Does the yuan's recent drop mean Donald Trump is right - that China is manipulating its currency?

Collyns: The facts are really not consistent with the view that the currency depreciated because they manipulated it. A few years ago, the U.S. Treasury raised concerns that they were resisting the appreciation of their currency for their own advantage. However, since early 2015, there's been a major shift. Chinese corporates started to repay (U.S. dollar loans), and a lot of Chinese residents began to look outside China for investments. That led to large net capital outflows. The Chinese authorities resisted the (resulting) depreciation of their exchange rate by intervening pretty substantially. So they were not manipulating to depress their currency. They were actually trying to (slow) the decline.


Overall, how do you assess the Chinese economy?

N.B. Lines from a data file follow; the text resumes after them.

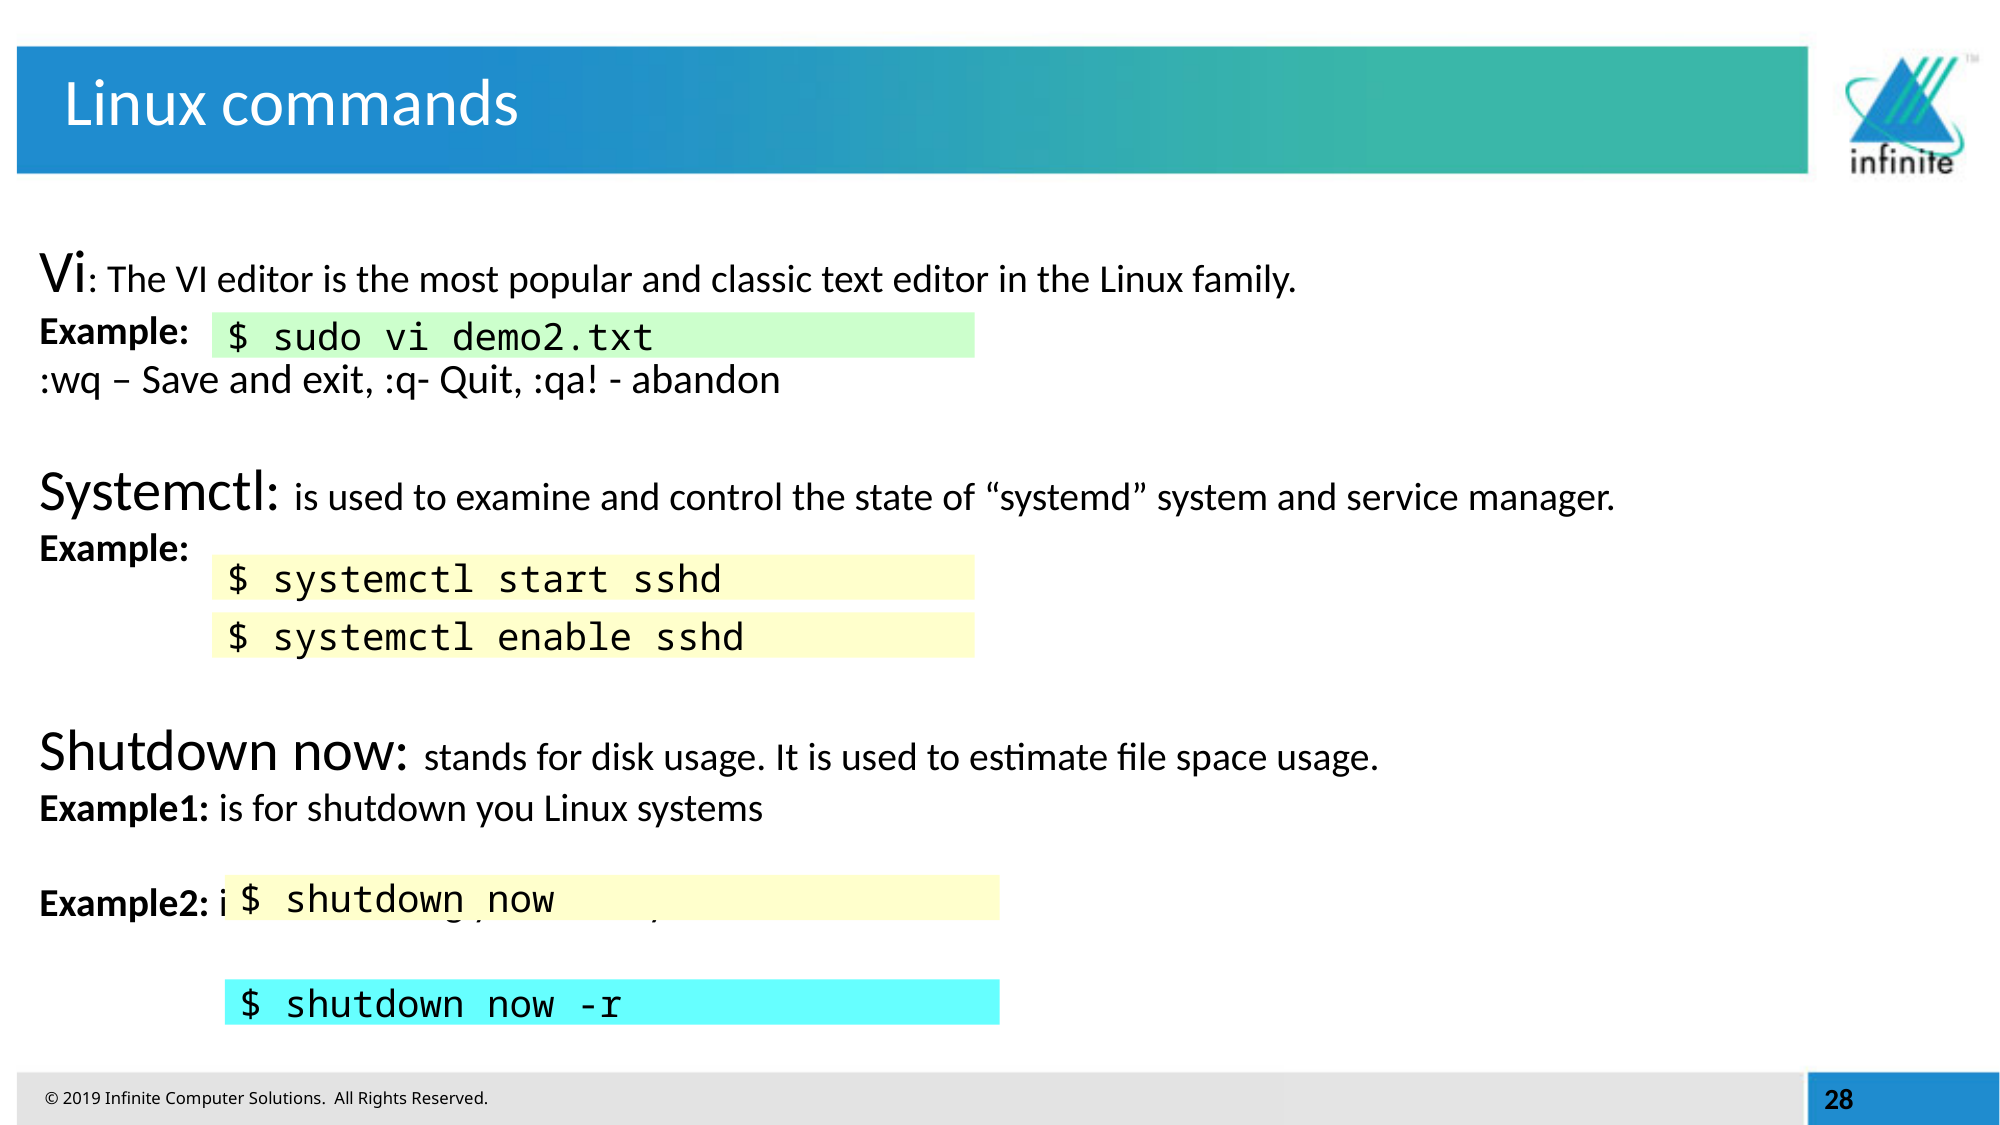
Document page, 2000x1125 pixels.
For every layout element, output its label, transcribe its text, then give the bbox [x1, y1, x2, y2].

text_box $ systemctl enable sshd [212, 612, 975, 658]
text_box $ sudo vi demo2.txt [212, 312, 975, 358]
text_box $ shutdown now [224, 874, 1000, 921]
slide_number <number> [1813, 1073, 2000, 1125]
text_box Vi: The VI editor is the most popular and classic text editor in the Linux family. Example: :wq – Save and exit, :q- Quit, :qa! - abandon Systemctl: is used to examine and control the state of “systemd” system and service manager. Example: Shutdown now: stands for disk usage. It is used to estimate file space usage. Example1: is for shutdown you Linux systems Example2: is for rebooting you Linux systems [24, 224, 1813, 1125]
text_box $ systemctl start sshd [212, 554, 975, 600]
title Linux commands [49, 51, 1913, 182]
text_box $ shutdown now -r [224, 979, 1000, 1025]
picture [16, 0, 2000, 1125]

Collyns: I'm cautiously optimistic. China can grow at a strong pace for the next 10, 20 years. It's a huge economy, and parts of it are extremely modern, extremely efficient and quite innovative. On the other hand, large parts of the Chinese economy are highly inefficient. State-owned enterprises have excess capacity, excessive debt. A large number of people are living in poverty in rural areas. So there's room to increase productivity. There's big potential for China to continue growing at a pace that will substantially exceed what we see in mature economies and in most emerging market economies, too.